On the contrary, the Somali Al Shabab has written a dark page in the history of Somalia. It has tainted the identity, culture and dignity of the Somali people everywhere in the world, leaving behind a legacy of repression, darkness and fear in the psyche of the Somali people.

End of Extremism and Al Shabab

The revolutions in Tunisia, Egypt and elsewhere in the Arab world have stolen the thunder from Militant Islamism represented by Al Qaeda, Somali Al Shabaab and others. The death of Mohamed Bouazizi, the young Tunisian street vender that sparked Arab revolutions, had also toppled the wobbly house of extremism. The beleaguered people of the Muslim world have found a peaceful and civilized way to express their grievances and reclaim their rights without denigrating the great religion of Islam and without sending fearful and hollow religious slogans to the outside world. People have recognized their needs are basic and worldly and not grand and heavenly. Arab youth-driven revolutions have signed the death of Al Qaeda, Al Shabab and the much hyped argument of the Clash of Civilizations. Al Shabab will soon be in the dustbin of history but they should not be allowed to get away with the crimes they committed, the hundreds of people they maimed, killed and the millions of mothers and children they deprived of their livelihoods and made them to live in hell. They should face their fate in the International Criminal Court (ICC).

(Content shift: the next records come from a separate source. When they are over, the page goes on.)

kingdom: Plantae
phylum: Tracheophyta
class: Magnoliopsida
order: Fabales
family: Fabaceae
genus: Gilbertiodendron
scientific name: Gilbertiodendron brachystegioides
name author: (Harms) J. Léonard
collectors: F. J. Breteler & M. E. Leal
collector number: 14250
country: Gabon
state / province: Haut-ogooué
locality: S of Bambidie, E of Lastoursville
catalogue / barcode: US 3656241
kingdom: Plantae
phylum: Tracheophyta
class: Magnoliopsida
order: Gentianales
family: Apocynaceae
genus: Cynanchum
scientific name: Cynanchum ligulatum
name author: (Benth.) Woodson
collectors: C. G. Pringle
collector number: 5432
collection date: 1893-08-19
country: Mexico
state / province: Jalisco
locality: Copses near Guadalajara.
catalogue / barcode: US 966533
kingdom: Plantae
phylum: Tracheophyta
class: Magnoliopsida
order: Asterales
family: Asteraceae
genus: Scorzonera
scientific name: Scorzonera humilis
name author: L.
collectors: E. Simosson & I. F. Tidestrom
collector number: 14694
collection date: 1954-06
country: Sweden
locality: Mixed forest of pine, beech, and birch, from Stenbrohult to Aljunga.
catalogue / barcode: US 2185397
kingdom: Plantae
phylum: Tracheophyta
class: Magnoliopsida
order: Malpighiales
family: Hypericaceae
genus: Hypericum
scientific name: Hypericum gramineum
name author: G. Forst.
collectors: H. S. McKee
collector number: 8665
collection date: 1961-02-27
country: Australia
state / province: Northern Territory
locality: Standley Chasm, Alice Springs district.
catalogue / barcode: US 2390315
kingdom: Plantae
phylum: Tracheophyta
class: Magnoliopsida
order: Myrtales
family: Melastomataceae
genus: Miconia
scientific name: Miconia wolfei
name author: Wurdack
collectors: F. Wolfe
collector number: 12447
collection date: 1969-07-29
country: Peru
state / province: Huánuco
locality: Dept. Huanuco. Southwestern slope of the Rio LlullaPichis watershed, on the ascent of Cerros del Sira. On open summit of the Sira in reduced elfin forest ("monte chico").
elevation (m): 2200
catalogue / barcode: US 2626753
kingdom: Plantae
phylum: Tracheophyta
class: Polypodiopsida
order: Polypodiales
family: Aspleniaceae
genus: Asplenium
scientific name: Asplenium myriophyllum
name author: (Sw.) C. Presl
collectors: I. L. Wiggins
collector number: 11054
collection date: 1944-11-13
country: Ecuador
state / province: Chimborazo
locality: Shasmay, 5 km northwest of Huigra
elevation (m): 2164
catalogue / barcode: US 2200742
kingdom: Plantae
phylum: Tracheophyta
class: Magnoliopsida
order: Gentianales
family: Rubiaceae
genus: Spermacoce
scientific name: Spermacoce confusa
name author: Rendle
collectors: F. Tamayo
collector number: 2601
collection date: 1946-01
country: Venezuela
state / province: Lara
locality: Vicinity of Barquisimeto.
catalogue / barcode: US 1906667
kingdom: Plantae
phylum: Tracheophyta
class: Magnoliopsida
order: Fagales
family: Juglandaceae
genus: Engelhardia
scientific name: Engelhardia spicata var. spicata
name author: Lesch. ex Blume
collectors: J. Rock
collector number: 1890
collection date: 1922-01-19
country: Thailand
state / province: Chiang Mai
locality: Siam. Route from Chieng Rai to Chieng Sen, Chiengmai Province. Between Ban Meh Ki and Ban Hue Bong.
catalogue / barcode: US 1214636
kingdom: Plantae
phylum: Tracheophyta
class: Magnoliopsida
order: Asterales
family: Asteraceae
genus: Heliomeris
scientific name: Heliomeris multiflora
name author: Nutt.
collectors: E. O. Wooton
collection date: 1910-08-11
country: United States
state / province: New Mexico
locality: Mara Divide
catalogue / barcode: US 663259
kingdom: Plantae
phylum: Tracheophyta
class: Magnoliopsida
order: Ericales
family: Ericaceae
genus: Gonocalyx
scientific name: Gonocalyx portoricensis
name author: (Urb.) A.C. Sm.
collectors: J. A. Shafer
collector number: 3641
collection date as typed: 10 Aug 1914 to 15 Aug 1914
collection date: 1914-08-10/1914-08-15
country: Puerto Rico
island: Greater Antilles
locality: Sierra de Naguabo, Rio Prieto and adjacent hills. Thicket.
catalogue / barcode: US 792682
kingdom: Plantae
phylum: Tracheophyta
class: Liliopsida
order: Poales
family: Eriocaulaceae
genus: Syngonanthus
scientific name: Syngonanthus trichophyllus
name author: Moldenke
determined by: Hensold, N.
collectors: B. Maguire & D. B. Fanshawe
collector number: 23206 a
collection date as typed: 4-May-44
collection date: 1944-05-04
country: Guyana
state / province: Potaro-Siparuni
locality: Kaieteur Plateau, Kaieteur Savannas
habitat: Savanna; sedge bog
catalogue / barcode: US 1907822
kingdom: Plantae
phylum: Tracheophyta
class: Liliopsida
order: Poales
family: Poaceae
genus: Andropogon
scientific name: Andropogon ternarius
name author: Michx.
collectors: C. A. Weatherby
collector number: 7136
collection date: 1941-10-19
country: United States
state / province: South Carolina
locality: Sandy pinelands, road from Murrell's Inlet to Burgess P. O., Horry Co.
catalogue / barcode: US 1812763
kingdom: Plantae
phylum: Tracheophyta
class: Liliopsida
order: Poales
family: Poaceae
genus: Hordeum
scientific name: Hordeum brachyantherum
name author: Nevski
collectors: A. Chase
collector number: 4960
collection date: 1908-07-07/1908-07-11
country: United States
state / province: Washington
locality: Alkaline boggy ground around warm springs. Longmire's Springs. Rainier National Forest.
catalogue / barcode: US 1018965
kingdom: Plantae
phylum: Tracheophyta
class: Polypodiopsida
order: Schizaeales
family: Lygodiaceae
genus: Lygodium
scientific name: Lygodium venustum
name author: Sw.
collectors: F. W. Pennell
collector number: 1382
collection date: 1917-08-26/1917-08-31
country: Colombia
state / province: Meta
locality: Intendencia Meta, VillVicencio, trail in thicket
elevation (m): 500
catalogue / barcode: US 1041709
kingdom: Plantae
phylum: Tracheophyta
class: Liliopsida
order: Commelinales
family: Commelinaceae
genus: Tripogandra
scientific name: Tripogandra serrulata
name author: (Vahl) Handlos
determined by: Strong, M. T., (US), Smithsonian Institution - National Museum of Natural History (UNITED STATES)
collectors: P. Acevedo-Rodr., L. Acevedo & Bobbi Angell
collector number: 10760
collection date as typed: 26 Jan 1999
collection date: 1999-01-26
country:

It is time that the educated, modern, cultured and nationalist Somali youth begin to restore the pride of the Somali nation. I know we have plenty of you who are better connected and pained by the plight of your people back home. All you need is to get a collective voice and it is about time that you should have it. You should not allow retired politicians and the cowardly Somali intellectuals who preferred to keep silent about Al Shabab’s crimes dictate your future. As I said it before in an appeal I addressed to the youth long before the Tunisian revolt and I repeat it again, your people are looking to you to salvage their once proud homeland by employing your brains, your pens and your laptops in building a proud new nation and not by wasting your time and energy in seeking to change men’s beards and women’s bras.